Organizzare un convegno: la prima domanda da porsi

Prima di definire gli interventi, di individuare la forma di animazione da andare a sviluppare nei momenti in cui serve staccare la spina, pena la perdita dell’attenzione del pubblico, e prima di curare tutto l’aspetto esteriore del convegno stesso è necessario rispondere ad una domanda che solo a prima vista può sembrare banale: i partecipanti al convegno sono persone che si conoscono tra di loro oppure sono persone che, nella maggior parte dei casi, si incontrano per la prima volta? Chi si occupa di animazione di serate ed eventi in generale, infatti, è perfettamente consapevole che il tono da dare al convegno stesso cambia se i partecipanti si conoscono tra di loro o meno. Questa esigenza è perfettamente messa in conto dallo staff di Eventiinmovimento che si occupa di organizzazione e animazione di eventi. Nel caso in cui i presenti (si parla chiaramente in linee di tendenza non assolute) non si conoscono tra di loro, il ricorso a forme di animazione deve essere chiaramente più marcato poiché è chiaro che, nelle pause del convegno stesso, si corra il rischio di creare situazioni decisamente tese. Il taglio da dare all’animazione in un convegno dipende dal pubblico presente e dall’obiettivo del summit anche se, è chiaro, che pure nel più serio degli appuntamenti regalare un sorriso che rilassi e spezzi la tensione è un mezzo per catturare ancora di più l’attenzione al termine della pausa. Le strade che lo staff suggerisce per rendere meno noioso un convegno sono essenzialmente due: il finto relatore e il teatro di impresa.

 

Un relatore che sta solo fingendo

Si chiama finto relatore ed è, esperienza alla mano, l’asso nella manica per rendere un convegno davvero interessante. Chiaramente il pubblico non deve sapere di avere a che fare con un attore e quindi, è buona norma, inserire il falso relatore tra i relatori veri del convegno. Un’idea può essere quella di sostituire una pausa con l’intervento di un falso relatore. La relazione che il relatore-attore presenta, mantenendo la compostezza che si addice a un convegno, sarà in grado di mettere tutti i presenti dinanzi a un bivio: ma quel relatore sta dicendo sul serio oppure è solo un bluff? E’ una situazione particolare quella che viene creata in platea dal falso redattore. Una situazione tutta giocata sul filo dell’equivoco.

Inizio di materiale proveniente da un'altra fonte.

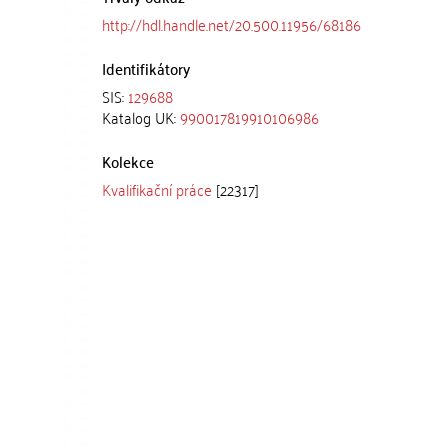
http://hdl.handle.net/20.500.11956/68186
Identifikátory
SIS:
129688
Katalog UK:
990017819910106986
Kolekce
Kvalifikační práce
[22317]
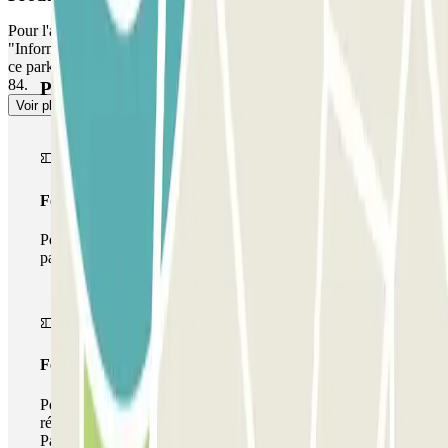
Pour l'accès des piétons, veuillez consulter notre section
"Informations importantes". Le parking dispose de trois places dans
ce parking. Les clients peuvent se garer sur l’une des trois : 17, 35 et
84.
Produits Parclick
Voir plus
Forfait Simple
Pendant votre séjour, vous ne pourrez entrer et sortir du
parking qu'une seule fois
Forfait de stationnement multiple
Pendant votre séjour, vous pouvez utiliser l'ensemble du
réseau de parkings de cet opérateur disponible sur
Parclick.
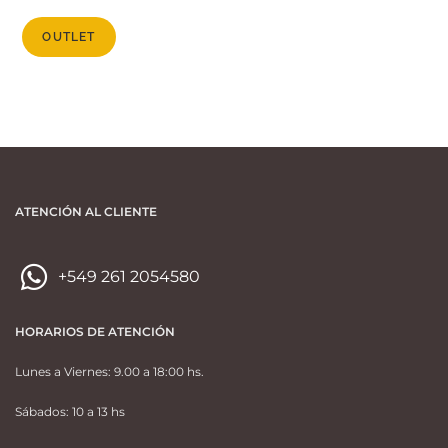
OUTLET
ATENCIÓN AL CLIENTE
+549 261 2054580
HORARIOS DE ATENCIÓN
Lunes a Viernes: 9.00 a 18:00 hs.
Sábados: 10 a 13 hs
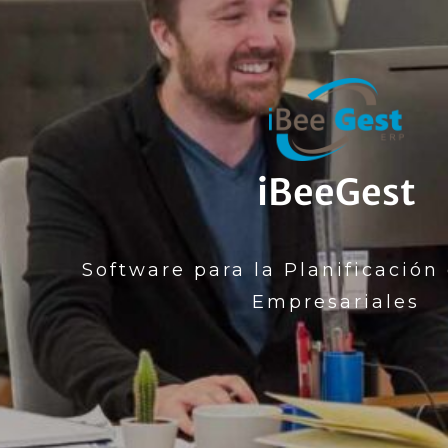
iBeeGest
Software para la Planificación
Empresariales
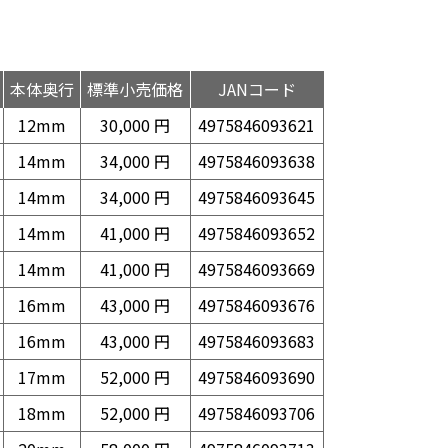
本体奥行
標準小売価格
JANコード
12mm
30,000 円
4975846093621
14mm
34,000 円
4975846093638
14mm
34,000 円
4975846093645
14mm
41,000 円
4975846093652
14mm
41,000 円
4975846093669
16mm
43,000 円
4975846093676
16mm
43,000 円
4975846093683
17mm
52,000 円
4975846093690
18mm
52,000 円
4975846093706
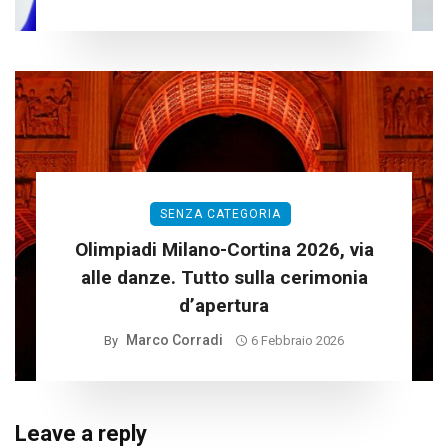
SENZA CATEGORIA
Olimpiadi Milano-Cortina 2026, via
alle danze. Tutto sulla cerimonia
d’apertura
Marco Corradi
By
6 Febbraio 2026
Leave a reply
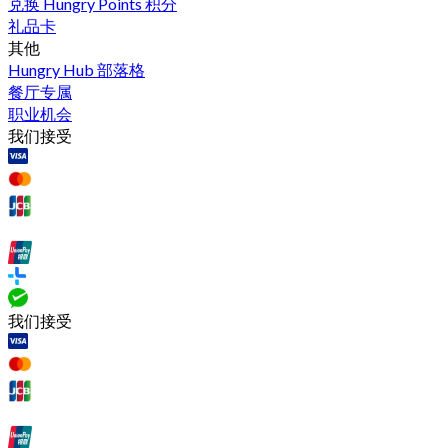
兑换 Hungry Points 积分
礼品卡
其他
Hungry Hub 部落格
餐厅专属
职业机会
我们接受
我们接受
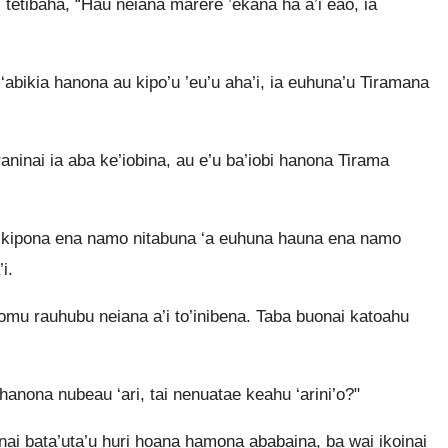
i tetibaha, “Hau neiana marere ’ekana ha a’i eao, ia
‘abikia hanona au kipo’u ’eu’u aha’i, ia euhuna’u Tiramana
inai ia aba ke’iobina, au e’u ba’iobi hanona Tirama
 kipona ena namo nitabuna ‘a euhuna hauna ena namo
i.
u rauhubu neiana a’i to’inibena. Taba buonai katoahu
hanona nubeau ‘ari, tai nenuatae keahu ‘arini’o?"
nai bata’uta’u huri hoana hamona ababaina, ba wai ikoinai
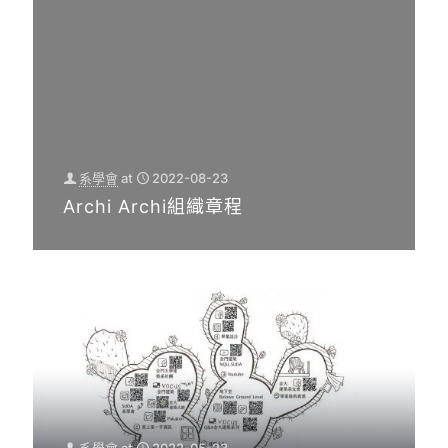
系學會
at
2022-08-23
Archi Archi組織章程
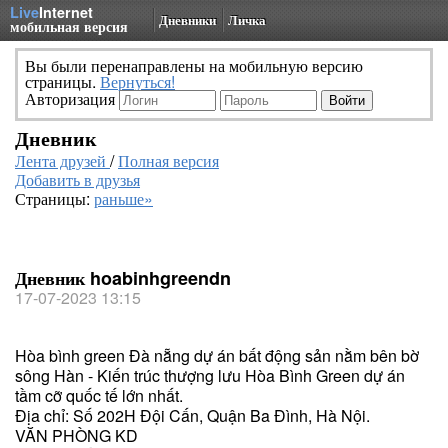
Live
Internet
Дневники
Личка
мобильная версия
Вы были перенаправлены на мобильную версию
страницы.
Вернуться!
Авторизация
Дневник
Лента друзей
/
Полная версия
Добавить в друзья
Страницы:
раньше»
Дневник hoabinhgreendn
17-07-2023 13:15
Hòa bình green Đà nẵng dự án bất động sản nằm bên bờ
sông Hàn - Kiến trúc thượng lưu Hòa Bình Green dự án
tầm cỡ quốc tế lớn nhất.
Địa chỉ: Số 202H Đội Cấn, Quận Ba Đình, Hà Nội.
VĂN PHÒNG KD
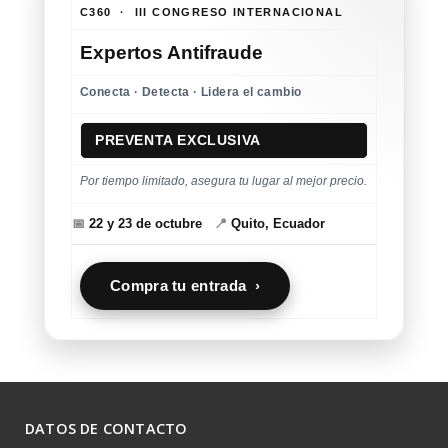
C360 · III CONGRESO INTERNACIONAL
Expertos Antifraude
Conecta · Detecta · Lidera el cambio
PREVENTA EXCLUSIVA
Por tiempo limitado, asegura tu lugar al mejor precio.
📅
22 y 23 de octubre
📍
Quito, Ecuador
Compra tu entrada ›
DATOS DE CONTACTO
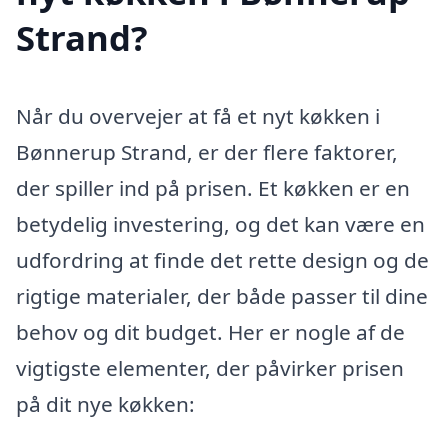
Strand?
Når du overvejer at få et nyt køkken i
Bønnerup Strand, er der flere faktorer,
der spiller ind på prisen. Et køkken er en
betydelig investering, og det kan være en
udfordring at finde det rette design og de
rigtige materialer, der både passer til dine
behov og dit budget. Her er nogle af de
vigtigste elementer, der påvirker prisen
på dit nye køkken:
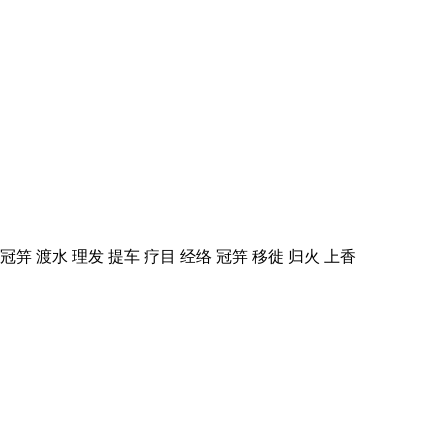
冠笄 渡水 理发 提车 疗目 经络 冠笄 移徙 归火 上香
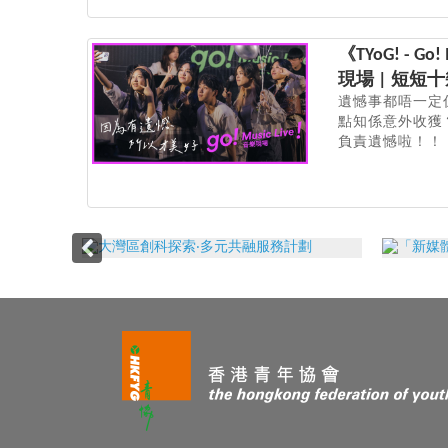
《TYoG! - Go
現場 | 短
遺憾事都唔一定
點知係意外收獲
負責遺憾啦！！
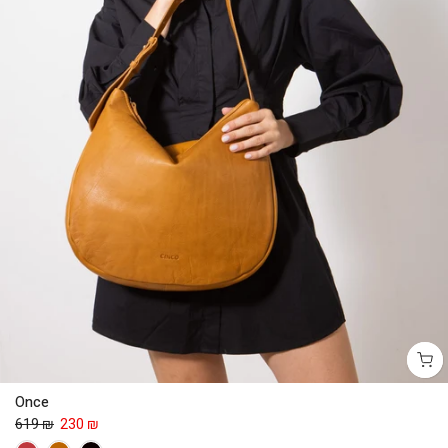
Once
619 ₪
230 ₪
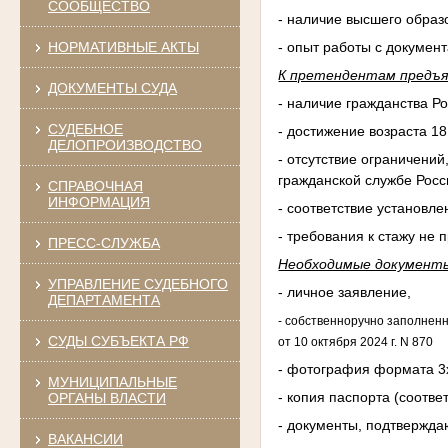
СООБЩЕСТВО
- наличие высшего обра
- опыт работы с докумен
НОРМАТИВНЫЕ АКТЫ
К претендентам предъя
ДОКУМЕНТЫ СУДА
- наличие гражданства Р
СУДЕБНОЕ
- достижение возраста 18
ДЕЛОПРОИЗВОДСТВО
- отсутствие ограничений
гражданской службе Росс
СПРАВОЧНАЯ
ИНФОРМАЦИЯ
- соответствие установ
- требования к стажу не
ПРЕСС-СЛУЖБА
Необходимые документ
УПРАВЛЕНИЕ СУДЕБНОГО
- личное заявление,
ДЕПАРТАМЕНТА
- собственноручно заполнен
СУДЫ СУБЪЕКТА РФ
от 10 октября 2024 г. N 870
- фотография формата 3х4
МУНИЦИПАЛЬНЫЕ
- копия паспорта (соотв
ОРГАНЫ ВЛАСТИ
- документы, подтвержд
ВАКАНСИИ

Si immagini, a titolo di esempio, la reazione che i partecipanti all’evento potrebbero avere se il relatore andasse ad esporre scoperte impossibili o ancora nuove direttive in materia di organizzazione aziendale con, magari, regole che non stanno né in cielo e né in terra a causa della loro stranezza. Chiaramente il relatore finto dona un tocco di divertimento al convegno. Se invece si vuole restare comunque sul formativo allora la soluzione è rappresentata dal cosiddetto teatro d’impresa.

 

Teatro di impresa: raccontare l’azienda da un’altra angolazione

Il teatro d’impresa permette di vedere l’azienda da un’altra prospettiva che fa cogliere quegli elementi propri della quotidianità che, in quanto tali, spesso fuggono a chi vive questa quotidianità ossia agli stessi dipendenti. Presentando le dinamiche dell’azienda in chiave ironica è possibile riuscire a correggere eventuali anomalie magari spianando la strada a possibili cambiamenti che ci potrebbero essere per meglio valorizzare le risorse umane. In tutti questi casi il teatro d’impresa proposto dallo staff di Eventiinmovimento si è sempre mostrato l’altezza.